EXERCISE DETAILS: The listing below contains a span that opens with the line containing "## [1.0.7] - 2019-12-04" and closes with the line containing "ties, round robin". Return that span exactly.

PROVIDED DATA:
***
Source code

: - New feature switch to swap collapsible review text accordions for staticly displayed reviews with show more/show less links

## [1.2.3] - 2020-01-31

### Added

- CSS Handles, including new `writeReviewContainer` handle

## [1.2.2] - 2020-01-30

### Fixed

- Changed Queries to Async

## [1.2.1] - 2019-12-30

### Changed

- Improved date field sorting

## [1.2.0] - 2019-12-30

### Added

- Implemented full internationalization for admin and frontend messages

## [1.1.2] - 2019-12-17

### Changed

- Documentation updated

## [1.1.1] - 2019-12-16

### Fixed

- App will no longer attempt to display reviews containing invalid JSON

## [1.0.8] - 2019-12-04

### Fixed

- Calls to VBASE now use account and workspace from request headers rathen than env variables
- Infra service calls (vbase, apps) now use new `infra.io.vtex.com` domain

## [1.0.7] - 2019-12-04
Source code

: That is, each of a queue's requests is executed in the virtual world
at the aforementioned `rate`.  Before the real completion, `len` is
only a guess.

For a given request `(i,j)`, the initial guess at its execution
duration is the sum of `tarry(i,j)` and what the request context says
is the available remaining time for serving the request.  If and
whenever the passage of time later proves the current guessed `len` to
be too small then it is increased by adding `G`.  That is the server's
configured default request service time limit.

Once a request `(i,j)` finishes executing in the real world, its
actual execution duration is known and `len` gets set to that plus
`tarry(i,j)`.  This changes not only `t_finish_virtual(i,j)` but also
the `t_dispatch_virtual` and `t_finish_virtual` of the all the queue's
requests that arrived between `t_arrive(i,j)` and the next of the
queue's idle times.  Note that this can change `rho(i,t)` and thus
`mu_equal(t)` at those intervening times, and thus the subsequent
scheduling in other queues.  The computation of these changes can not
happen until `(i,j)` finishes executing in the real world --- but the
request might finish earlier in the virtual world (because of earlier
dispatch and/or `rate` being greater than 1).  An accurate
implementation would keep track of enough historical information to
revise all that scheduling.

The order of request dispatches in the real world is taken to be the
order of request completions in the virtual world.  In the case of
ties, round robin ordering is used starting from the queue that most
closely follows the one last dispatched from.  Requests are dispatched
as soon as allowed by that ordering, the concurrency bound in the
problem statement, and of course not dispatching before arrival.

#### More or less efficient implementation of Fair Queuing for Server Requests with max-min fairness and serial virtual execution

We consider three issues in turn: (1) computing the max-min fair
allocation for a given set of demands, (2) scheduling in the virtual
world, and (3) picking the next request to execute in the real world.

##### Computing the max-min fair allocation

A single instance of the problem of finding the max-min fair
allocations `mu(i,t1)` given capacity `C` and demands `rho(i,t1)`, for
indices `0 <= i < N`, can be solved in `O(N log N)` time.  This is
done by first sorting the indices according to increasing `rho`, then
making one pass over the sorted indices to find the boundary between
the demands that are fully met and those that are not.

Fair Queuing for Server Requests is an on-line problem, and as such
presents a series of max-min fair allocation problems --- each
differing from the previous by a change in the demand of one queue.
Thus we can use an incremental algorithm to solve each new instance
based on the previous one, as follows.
***
YOUR RESPONSE:
## [1.0.7] - 2019-12-04
Source code

: That is, each of a queue's requests is executed in the virtual world
at the aforementioned `rate`.  Before the real completion, `len` is
only a guess.

For a given request `(i,j)`, the initial guess at its execution
duration is the sum of `tarry(i,j)` and what the request context says
is the available remaining time for serving the request.  If and
whenever the passage of time later proves the current guessed `len` to
be too small then it is increased by adding `G`.  That is the server's
configured default request service time limit.

Once a request `(i,j)` finishes executing in the real world, its
actual execution duration is known and `len` gets set to that plus
`tarry(i,j)`.  This changes not only `t_finish_virtual(i,j)` but also
the `t_dispatch_virtual` and `t_finish_virtual` of the all the queue's
requests that arrived between `t_arrive(i,j)` and the next of the
queue's idle times.  Note that this can change `rho(i,t)` and thus
`mu_equal(t)` at those intervening times, and thus the subsequent
scheduling in other queues.  The computation of these changes can not
happen until `(i,j)` finishes executing in the real world --- but the
request might finish earlier in the virtual world (because of earlier
dispatch and/or `rate` being greater than 1).  An accurate
implementation would keep track of enough historical information to
revise all that scheduling.

The order of request dispatches in the real world is taken to be the
order of request completions in the virtual world.  In the case of
ties, round robin ordering is used starting from the queue that most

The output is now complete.